The aim of the HITECH Act was to make the healthcare system more efficient by encouraging the adoption and meaningful use of health information technology. In order to ensure the HIPAA Privacy and Security Rules were complied with as the volume of electronic transactions increased, higher penalties were introduced for the unauthorized disclosure of PHI due to a lack of compliance.
HITECH also introduced the Breach Notification Rule – a Rule that required breaches of PHI affecting more than 500 individuals to be reported to HHS within sixty days. Additional procedures were also required in order to inform those affected by the breach and provide credit monitoring services were necessary. Failure to comply with the Breach Notification Rule was also penalized.
The cost of non-compliance with HIPAA law can be significant. Whereas some HIPAA covered entities will be asked to agree a course of corrective action after an unforeseeable breach of PHI occurs, HHS´ Office of Civil Rights has the authority to impose fines of up to $50,000 per violation when breaches of PHI are attributable to willful neglect of HIPAA law.
Following the publication of the Final Omnibus Rule in 2013, “Business Associates” – entities to whom PHI is lawfully disclosed for the provision of a service on behalf of a healthcare plan, healthcare clearing house or healthcare provider – are also required to comply with HIPAA law and subject to the same penalties when breaches of PHI occur.

· · ·

**PROBLEM SET**
1 > In the HIPAA passage, how soon must breaches of PHI affecting more than 500 individuals be reported to HHS?
2 > Sum up the HIPAA passage in two sentences.
3 > Write out the HIPAA passage word for word between "HITECH also introduced" and "of HIPAA law.", inclusive.

· · ·

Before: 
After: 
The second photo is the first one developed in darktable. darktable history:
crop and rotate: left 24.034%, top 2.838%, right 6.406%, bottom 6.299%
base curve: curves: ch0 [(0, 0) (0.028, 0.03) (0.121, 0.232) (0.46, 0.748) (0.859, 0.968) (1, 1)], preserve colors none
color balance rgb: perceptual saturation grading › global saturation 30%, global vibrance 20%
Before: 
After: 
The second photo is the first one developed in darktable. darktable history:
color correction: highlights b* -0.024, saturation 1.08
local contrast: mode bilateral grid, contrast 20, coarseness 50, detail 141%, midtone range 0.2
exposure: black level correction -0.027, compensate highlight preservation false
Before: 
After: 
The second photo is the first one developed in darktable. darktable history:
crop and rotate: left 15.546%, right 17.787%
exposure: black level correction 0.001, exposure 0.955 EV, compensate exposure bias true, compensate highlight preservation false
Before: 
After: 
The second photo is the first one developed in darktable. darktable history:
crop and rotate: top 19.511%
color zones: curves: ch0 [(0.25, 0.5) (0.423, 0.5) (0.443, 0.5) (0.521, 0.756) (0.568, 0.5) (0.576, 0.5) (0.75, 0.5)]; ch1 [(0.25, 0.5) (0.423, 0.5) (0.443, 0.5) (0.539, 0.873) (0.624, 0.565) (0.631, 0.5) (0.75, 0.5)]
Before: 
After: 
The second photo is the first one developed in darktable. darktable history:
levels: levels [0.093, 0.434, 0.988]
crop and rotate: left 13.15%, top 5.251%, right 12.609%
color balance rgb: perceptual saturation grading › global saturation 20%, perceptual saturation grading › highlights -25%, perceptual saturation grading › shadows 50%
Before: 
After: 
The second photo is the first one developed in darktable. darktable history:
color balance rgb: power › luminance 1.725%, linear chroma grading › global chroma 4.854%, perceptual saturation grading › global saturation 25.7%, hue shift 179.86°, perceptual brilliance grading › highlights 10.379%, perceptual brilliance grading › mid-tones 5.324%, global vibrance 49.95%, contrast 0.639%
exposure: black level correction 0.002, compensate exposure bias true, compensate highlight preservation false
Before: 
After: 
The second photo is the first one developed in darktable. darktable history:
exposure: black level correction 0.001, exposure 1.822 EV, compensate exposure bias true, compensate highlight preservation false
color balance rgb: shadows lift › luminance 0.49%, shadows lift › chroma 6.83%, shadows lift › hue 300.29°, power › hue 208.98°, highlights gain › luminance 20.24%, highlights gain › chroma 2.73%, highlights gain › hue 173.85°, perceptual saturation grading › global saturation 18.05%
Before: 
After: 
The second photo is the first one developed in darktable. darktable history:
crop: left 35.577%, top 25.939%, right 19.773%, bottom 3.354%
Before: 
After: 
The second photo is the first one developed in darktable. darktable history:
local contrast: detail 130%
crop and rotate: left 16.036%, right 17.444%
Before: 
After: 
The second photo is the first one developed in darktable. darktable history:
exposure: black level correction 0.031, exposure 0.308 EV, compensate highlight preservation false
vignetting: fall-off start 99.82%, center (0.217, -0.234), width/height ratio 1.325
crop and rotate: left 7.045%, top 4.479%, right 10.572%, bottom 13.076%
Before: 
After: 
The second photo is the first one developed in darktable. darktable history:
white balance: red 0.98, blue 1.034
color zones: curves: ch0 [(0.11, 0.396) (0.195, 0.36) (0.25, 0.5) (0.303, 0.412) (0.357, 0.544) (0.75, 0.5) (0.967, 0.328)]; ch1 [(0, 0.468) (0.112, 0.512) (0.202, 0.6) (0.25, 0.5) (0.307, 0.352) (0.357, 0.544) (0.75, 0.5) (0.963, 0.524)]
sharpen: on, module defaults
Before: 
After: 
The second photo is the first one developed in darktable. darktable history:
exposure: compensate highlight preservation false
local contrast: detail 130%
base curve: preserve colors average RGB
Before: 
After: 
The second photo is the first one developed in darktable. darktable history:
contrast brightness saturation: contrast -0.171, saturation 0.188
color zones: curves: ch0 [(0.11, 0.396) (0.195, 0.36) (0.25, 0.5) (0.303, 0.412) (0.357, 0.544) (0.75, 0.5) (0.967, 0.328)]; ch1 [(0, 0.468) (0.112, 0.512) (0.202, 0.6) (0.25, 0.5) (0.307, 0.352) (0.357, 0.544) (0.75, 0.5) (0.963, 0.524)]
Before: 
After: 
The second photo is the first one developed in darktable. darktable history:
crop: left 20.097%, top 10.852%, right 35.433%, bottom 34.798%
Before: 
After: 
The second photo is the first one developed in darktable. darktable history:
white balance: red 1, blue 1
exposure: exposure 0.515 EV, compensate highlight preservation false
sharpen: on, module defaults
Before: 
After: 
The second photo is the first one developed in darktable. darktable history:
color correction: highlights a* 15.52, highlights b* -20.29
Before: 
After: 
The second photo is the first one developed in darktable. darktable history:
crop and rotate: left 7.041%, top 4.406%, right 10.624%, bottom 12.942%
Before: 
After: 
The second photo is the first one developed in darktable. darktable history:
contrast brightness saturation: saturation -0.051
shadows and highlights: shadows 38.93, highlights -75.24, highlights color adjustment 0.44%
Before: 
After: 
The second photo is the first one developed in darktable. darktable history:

· · ·

**RESPONSES IN ORDER**
1 > Within sixty days.

2 > The HITECH Act aimed to make healthcare more efficient through health information technology, raised penalties for unauthorized disclosure of PHI, and introduced a Breach Notification Rule requiring breaches affecting more than 500 individuals to be reported to HHS within sixty days. HHS' Office of Civil Rights can impose fines of up to $50,000 per violation for willful neglect, and since the 2013 Final Omnibus Rule, Business Associates must also comply with HIPAA law and face the same penalties.

3 >
HITECH also introduced the Breach Notification Rule – a Rule that required breaches of PHI affecting more than 500 individuals to be reported to HHS within sixty days. Additional procedures were also required in order to inform those affected by the breach and provide credit monitoring services were necessary. Failure to comply with the Breach Notification Rule was also penalized.
The cost of non-compliance with HIPAA law can be significant. Whereas some HIPAA covered entities will be asked to agree a course of corrective action after an unforeseeable breach of PHI occurs, HHS´ Office of Civil Rights has the authority to impose fines of up to $50,000 per violation when breaches of PHI are attributable to willful neglect of HIPAA law.